§ **RECORD EXCERPTS**
————————

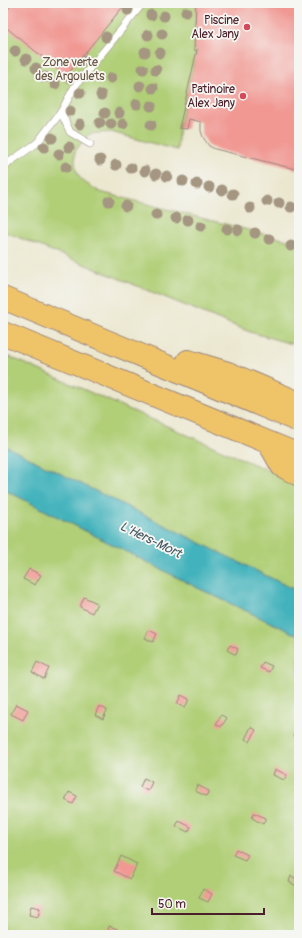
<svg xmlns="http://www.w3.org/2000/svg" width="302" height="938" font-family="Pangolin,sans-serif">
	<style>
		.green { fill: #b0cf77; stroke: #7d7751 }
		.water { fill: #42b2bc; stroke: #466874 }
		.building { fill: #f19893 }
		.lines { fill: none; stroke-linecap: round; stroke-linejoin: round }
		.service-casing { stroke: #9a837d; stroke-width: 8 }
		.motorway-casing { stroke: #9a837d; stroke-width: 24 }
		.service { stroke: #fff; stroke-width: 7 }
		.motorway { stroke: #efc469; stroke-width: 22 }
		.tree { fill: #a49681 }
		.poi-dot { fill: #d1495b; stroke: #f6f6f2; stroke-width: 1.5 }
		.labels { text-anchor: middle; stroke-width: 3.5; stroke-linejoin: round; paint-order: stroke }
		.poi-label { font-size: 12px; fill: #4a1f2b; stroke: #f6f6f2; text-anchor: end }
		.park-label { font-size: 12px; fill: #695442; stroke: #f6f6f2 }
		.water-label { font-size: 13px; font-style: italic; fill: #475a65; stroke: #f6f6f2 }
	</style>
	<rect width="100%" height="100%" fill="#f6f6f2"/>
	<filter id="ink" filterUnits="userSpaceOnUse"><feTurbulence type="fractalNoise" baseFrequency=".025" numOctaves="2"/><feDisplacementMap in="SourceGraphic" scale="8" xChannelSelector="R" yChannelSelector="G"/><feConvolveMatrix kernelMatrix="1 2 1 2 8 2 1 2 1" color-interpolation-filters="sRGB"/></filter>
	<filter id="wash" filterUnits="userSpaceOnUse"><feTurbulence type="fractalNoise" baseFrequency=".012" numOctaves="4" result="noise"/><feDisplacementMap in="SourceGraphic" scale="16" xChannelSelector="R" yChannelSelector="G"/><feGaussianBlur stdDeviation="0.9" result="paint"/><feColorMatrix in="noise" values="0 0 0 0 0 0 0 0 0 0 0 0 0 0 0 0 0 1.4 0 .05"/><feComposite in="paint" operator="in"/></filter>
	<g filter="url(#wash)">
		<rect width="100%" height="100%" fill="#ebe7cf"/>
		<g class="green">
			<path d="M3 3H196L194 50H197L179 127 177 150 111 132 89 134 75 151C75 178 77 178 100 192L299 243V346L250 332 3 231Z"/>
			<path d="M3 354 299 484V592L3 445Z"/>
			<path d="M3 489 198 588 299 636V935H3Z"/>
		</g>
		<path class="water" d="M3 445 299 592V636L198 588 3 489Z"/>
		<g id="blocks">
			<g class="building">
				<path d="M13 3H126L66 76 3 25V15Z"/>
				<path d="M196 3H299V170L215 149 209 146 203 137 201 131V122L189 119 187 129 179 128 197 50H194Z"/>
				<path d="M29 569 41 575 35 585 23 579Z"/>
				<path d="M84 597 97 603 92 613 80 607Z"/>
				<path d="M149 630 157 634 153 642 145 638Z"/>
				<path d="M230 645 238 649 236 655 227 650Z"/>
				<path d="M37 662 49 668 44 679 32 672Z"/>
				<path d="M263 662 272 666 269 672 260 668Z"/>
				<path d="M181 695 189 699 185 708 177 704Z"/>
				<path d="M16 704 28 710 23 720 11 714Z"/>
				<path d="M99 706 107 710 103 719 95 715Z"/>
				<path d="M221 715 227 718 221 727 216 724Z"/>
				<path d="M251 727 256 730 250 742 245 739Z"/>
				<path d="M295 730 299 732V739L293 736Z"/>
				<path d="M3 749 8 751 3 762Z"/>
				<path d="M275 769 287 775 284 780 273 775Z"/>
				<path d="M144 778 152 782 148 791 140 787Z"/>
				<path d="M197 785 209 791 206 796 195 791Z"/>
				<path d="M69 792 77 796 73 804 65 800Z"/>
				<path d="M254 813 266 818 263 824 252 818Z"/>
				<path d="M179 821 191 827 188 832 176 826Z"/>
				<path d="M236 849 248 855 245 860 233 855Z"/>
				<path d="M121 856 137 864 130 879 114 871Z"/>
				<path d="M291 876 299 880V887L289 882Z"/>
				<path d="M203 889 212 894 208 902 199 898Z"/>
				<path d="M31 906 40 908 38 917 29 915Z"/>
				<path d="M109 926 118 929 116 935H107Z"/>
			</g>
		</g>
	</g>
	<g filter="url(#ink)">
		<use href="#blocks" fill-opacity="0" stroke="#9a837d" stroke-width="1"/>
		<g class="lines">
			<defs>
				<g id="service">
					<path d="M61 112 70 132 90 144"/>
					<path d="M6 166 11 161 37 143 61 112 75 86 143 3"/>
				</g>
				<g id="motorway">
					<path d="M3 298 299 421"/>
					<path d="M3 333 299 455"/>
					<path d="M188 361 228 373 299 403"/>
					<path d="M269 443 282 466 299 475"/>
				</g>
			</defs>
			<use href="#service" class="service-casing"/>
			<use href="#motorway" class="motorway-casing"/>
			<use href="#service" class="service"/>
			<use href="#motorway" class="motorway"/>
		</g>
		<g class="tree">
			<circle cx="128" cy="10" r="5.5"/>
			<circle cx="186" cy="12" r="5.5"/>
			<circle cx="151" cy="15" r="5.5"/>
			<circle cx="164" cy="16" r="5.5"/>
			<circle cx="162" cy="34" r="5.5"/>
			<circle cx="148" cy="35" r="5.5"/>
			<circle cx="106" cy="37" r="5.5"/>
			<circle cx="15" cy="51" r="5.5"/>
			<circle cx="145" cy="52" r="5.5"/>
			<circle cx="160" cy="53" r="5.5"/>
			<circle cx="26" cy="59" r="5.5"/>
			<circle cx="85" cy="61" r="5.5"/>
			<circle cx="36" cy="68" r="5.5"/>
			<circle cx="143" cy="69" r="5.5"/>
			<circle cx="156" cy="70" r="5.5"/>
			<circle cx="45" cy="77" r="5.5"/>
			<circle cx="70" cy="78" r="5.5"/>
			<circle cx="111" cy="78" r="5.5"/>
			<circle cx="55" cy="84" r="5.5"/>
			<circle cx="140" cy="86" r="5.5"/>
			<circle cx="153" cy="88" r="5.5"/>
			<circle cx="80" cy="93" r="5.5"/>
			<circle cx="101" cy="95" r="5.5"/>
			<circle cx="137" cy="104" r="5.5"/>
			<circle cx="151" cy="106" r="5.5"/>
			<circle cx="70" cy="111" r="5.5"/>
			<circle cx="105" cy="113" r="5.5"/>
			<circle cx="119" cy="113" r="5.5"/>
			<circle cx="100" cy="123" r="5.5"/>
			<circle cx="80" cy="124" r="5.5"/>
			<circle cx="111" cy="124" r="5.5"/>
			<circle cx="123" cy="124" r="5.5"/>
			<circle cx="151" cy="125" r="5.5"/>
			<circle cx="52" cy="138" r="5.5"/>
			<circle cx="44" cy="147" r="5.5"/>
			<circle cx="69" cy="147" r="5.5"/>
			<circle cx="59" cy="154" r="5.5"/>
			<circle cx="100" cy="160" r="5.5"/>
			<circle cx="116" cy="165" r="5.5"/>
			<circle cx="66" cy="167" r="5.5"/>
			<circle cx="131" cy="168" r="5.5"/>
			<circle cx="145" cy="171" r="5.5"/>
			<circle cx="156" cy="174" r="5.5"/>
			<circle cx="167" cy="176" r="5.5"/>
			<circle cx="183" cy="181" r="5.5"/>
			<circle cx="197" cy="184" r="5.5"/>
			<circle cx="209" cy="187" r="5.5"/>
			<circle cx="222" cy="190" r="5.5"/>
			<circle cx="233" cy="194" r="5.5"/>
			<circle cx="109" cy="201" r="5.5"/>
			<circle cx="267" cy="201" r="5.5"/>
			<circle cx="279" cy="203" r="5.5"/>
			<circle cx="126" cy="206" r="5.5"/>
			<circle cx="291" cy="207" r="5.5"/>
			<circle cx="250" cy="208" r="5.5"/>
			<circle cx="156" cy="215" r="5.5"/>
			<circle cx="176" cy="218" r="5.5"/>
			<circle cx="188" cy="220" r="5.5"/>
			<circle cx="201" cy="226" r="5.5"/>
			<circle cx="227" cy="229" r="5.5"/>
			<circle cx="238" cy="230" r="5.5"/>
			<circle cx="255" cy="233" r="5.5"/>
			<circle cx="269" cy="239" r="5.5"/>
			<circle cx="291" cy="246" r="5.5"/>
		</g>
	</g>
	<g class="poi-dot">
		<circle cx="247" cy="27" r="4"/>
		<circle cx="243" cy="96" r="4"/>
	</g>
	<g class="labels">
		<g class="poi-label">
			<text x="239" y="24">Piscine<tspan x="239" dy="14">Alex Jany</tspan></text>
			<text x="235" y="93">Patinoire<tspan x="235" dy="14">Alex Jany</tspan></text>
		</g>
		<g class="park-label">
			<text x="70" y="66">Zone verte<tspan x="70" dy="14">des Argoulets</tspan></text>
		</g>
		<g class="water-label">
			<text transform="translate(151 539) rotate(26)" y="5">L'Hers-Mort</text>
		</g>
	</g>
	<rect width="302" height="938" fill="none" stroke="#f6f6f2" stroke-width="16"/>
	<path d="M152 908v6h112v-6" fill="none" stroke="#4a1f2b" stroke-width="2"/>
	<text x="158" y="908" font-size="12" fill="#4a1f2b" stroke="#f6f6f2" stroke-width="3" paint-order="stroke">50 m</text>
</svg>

————————

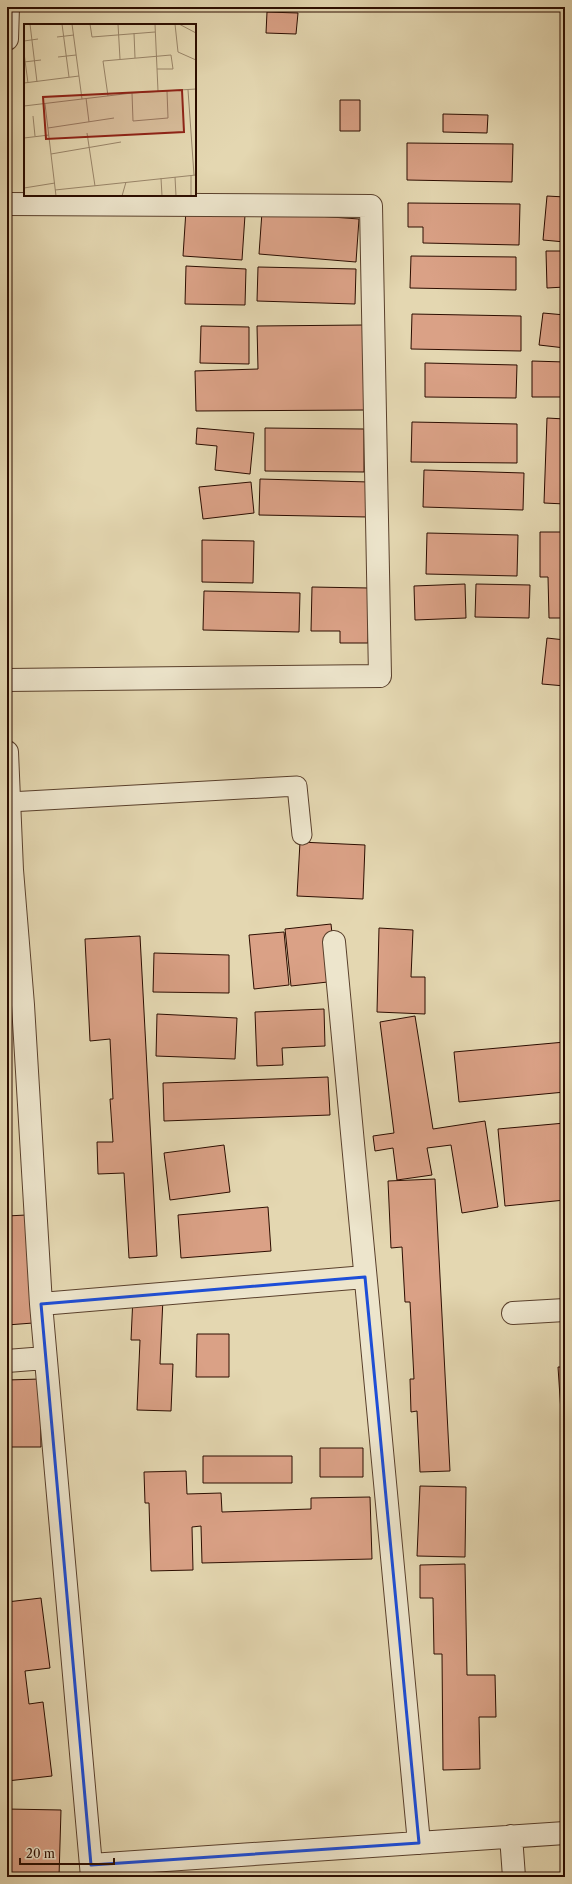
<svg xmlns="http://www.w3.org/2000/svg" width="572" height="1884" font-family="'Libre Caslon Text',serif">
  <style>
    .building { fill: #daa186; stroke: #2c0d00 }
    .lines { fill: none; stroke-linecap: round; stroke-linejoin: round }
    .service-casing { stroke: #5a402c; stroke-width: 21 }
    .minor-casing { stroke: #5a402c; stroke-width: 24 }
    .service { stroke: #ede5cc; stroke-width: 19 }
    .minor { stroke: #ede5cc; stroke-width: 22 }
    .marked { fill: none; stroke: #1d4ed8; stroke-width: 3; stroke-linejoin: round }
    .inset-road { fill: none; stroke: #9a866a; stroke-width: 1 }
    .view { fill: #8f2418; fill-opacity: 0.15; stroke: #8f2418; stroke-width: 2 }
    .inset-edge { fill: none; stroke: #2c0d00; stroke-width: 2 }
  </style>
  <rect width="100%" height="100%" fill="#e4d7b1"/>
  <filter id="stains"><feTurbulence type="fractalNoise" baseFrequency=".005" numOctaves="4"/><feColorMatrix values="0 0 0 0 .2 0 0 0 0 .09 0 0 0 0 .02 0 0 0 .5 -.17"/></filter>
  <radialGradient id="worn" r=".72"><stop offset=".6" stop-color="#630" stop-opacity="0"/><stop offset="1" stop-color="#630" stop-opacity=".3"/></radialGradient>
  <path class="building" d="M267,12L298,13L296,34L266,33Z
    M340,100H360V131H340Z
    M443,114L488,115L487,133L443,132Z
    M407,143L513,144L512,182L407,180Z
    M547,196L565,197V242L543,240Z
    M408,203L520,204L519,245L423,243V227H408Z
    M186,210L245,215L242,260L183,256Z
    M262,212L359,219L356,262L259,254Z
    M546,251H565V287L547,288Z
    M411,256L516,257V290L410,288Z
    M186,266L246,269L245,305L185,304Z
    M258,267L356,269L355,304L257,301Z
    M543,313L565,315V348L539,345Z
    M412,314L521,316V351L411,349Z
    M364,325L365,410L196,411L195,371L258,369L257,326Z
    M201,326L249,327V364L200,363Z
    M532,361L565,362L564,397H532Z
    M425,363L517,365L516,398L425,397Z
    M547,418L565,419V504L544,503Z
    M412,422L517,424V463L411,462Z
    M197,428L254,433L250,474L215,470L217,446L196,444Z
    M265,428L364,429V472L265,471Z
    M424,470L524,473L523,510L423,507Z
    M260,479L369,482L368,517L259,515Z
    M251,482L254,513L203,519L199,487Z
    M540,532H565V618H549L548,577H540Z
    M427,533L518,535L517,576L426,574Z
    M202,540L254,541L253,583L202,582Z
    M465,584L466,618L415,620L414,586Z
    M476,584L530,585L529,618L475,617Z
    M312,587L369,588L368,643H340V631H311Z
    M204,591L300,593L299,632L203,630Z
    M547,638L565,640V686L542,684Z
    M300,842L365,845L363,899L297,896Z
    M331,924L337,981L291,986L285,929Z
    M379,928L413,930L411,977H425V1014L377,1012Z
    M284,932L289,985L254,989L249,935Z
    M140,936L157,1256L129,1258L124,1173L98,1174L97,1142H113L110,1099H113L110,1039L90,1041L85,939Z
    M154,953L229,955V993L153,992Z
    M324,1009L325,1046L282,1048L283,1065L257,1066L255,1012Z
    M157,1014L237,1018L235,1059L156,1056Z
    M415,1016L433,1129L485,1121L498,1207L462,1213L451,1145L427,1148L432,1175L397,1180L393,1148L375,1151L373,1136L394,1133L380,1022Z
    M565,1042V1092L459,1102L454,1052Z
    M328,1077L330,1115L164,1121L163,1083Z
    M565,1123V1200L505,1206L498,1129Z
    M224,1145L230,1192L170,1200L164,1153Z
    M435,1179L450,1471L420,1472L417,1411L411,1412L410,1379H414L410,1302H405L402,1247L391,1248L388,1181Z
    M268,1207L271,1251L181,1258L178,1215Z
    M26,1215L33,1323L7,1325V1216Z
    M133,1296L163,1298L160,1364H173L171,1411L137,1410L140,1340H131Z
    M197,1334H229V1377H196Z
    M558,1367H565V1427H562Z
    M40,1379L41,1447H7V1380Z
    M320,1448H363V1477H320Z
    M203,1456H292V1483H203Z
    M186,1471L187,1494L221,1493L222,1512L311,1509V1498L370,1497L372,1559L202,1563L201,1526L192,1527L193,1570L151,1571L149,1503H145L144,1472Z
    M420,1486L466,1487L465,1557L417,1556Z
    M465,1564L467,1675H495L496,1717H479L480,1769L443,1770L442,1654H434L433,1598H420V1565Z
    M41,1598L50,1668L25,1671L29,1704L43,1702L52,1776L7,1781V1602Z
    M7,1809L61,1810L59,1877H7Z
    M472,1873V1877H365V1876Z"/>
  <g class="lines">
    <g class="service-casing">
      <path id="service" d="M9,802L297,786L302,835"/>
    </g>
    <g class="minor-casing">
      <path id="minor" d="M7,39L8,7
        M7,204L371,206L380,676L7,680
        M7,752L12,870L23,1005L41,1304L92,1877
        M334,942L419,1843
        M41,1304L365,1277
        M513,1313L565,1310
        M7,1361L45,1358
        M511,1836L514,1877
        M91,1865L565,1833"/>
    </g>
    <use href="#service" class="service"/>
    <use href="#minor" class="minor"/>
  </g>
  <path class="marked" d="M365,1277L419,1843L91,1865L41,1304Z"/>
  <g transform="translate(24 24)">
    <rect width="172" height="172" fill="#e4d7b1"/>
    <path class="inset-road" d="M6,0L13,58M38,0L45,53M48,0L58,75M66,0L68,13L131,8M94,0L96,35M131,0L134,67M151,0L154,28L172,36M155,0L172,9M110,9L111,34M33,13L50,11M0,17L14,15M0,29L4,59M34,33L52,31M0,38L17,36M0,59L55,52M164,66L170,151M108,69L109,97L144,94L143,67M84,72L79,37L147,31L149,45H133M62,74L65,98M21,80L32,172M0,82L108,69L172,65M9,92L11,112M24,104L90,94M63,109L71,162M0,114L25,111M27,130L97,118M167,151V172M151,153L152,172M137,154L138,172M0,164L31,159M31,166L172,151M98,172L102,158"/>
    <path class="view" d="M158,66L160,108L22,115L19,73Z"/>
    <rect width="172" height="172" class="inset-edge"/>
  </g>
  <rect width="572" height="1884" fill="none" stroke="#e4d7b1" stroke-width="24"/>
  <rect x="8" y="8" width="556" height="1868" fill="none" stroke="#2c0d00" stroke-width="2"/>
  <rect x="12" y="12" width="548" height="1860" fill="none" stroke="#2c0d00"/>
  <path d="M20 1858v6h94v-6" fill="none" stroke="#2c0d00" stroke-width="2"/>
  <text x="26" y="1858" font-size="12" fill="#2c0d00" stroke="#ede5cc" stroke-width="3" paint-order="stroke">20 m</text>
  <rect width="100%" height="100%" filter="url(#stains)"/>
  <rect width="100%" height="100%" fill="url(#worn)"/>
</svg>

————————

§ **REQUIRED ACTION**
Only the lines above that include the word "worn" belong in the answer; copy each one.

§ **ANSWER BOX**
  <radialGradient id="worn" r=".72"><stop offset=".6" stop-color="#630" stop-opacity="0"/><stop offset="1" stop-color="#630" stop-opacity=".3"/></radialGradient>
  <rect width="100%" height="100%" fill="url(#worn)"/>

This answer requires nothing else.